Just hours before a city deadline ordering homeless people living under the Pontchartrain Expressway at Camp and Calliope streets to get rid of their tents and furniture, nearly a dozen tents still stood Saturday afternoon as their owners paced about, wondering what to do.
“Where are we supposed to put our belongings?” asked a 49-year-old homeless man named Greg, who refused to give his last name for fear of retribution. “It’s unconstitutional.”
Greg and others who had made the intersection home in recent weeks were given 72 hours’ notice Wednesday to relocate “obstructions” by Saturday night. Six days earlier, the City Council had passed an ordinance prohibiting furniture, tents and other items “not intended for outdoor use or other semipermanent structures” on public rights of way.
As Saturday night’s deadline loomed, however, several of the homeless said they didn’t feel they had anywhere else to turn for shelter, citing limits that organizations such as the New Orleans Mission and the Salvation Army impose on how long people can stay there.

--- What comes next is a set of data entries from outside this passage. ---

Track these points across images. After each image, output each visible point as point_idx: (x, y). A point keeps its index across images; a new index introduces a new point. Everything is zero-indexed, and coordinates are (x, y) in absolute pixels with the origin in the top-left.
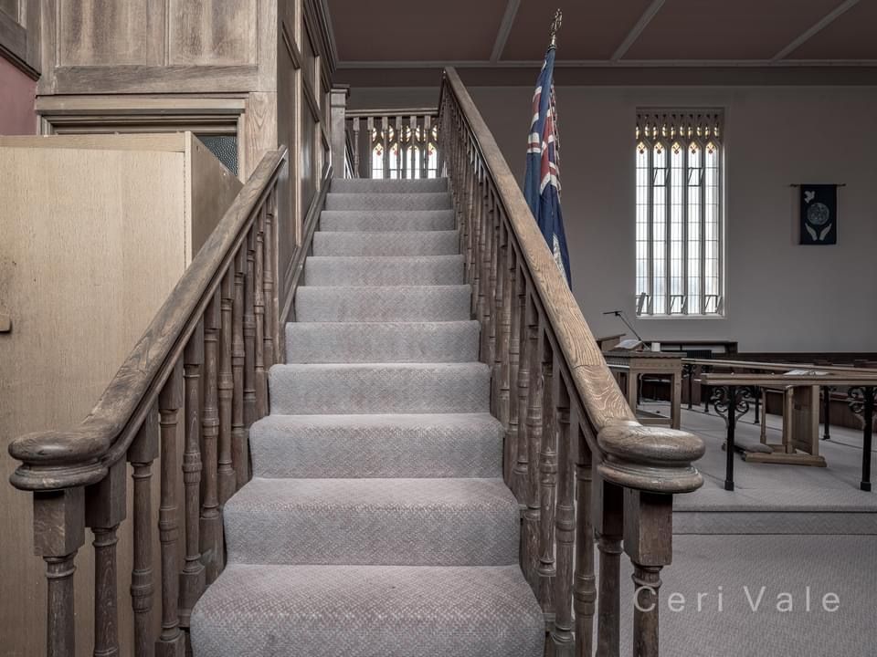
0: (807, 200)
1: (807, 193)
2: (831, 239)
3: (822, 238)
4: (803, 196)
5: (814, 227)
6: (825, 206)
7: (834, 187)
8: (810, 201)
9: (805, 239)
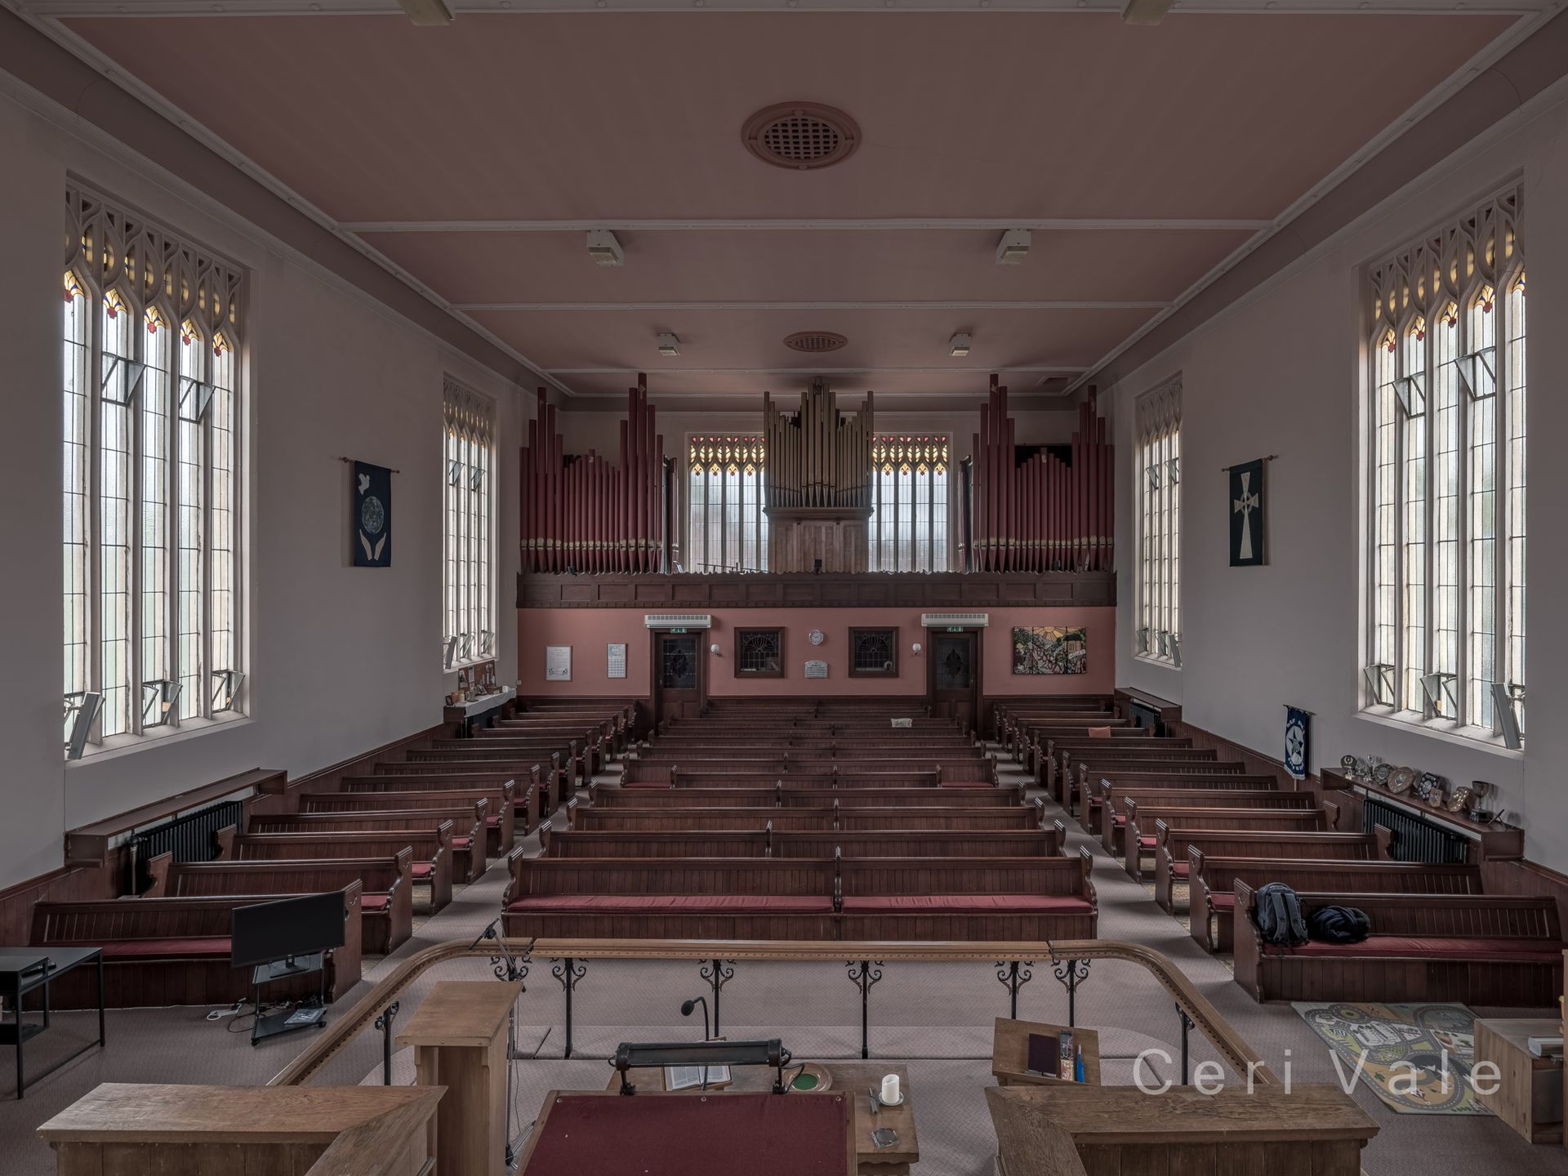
0: (362, 489)
1: (361, 476)
2: (385, 560)
3: (377, 557)
4: (356, 483)
5: (369, 536)
6: (379, 503)
7: (389, 471)
8: (365, 491)
9: (358, 559)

Some, like Greg, indicated they would wait and see what happened before packing up their tents, blankets, suitcases and other personal belongings spread beneath the rumbling expressway. Others said they’d be packing up shortly before the 8 p.m. deadline, moving once again after the city forced them last month to vacate their camp set up under the Pontchartrain Expressway a few blocks away on the other side of St. Charles Avenue.
The new ordinance, introduced by City Councilwoman LaToya Cantrell at the request of Mayor Mitch Landrieu’s administration, is designed to protect the public health, Cantrell said after it passed 5-2.
While officials insist it wasn’t created to target the homeless population, it supports efforts to treat homeless encampments, like the one at Camp and Calliope, as “public health hazards” that need to be cleared out. That’s what happened when the camp stretching between South Claiborne and St. Charles avenues was cleared so the city could clean the area, which reportedly was infested by rats.
Councilwoman Nadine Ramsey, a former Civil District Court judge, said she thought the act was unconstitutional. Even if it does not explicitly target the city’s homeless encampments in writing, she said, it does in practice — thereby providing an avenue through which to attack the city’s most vulnerable population.
Although city officials have said they are working with agencies to find transitional housing for the homeless, several of those camped at Camp and Calliope insisted there was no vacant shelter ready to take them in.
“They’re full. The shelters are full,” said Hal Jefferson, 55, who said he became homeless after he moved here from California looking for work but couldn’t find any. “It’s not like you can stay there for three months anyway.”
Jefferson said he could see both sides of the story. He didn’t have a tent to move — just a blanket to lie on — so he admittedly had less concern about the ordinance’s focus on furniture, or furniture-like property.
“Personally, it doesn’t bother me one way or another. ... People are trying to drive and they can’t see. The tents ... it’s a distraction — it could cause an accident,” Jefferson said. “But the people living out here — they got nowhere to go.”
However, Juston Winfield, 25, said the city’s actions are a personal attack against him and the people he’s gotten to know as neighbors.
“The City Council, the NOPD — they’re making us criminals,” Winfield said. “Some of us are just looking for jobs. The shelters make you take all your property when you leave. If we have a place to put our property, we can leave and go look for a job.”
Moreover, Winfield said, the ordinance may actually encourage illegal behavior.
“People are gonna be breaking into abandoned houses around here because they’re making us go,” he said. “All they’re gonna do is raise the crime rate by kicking us out of here.”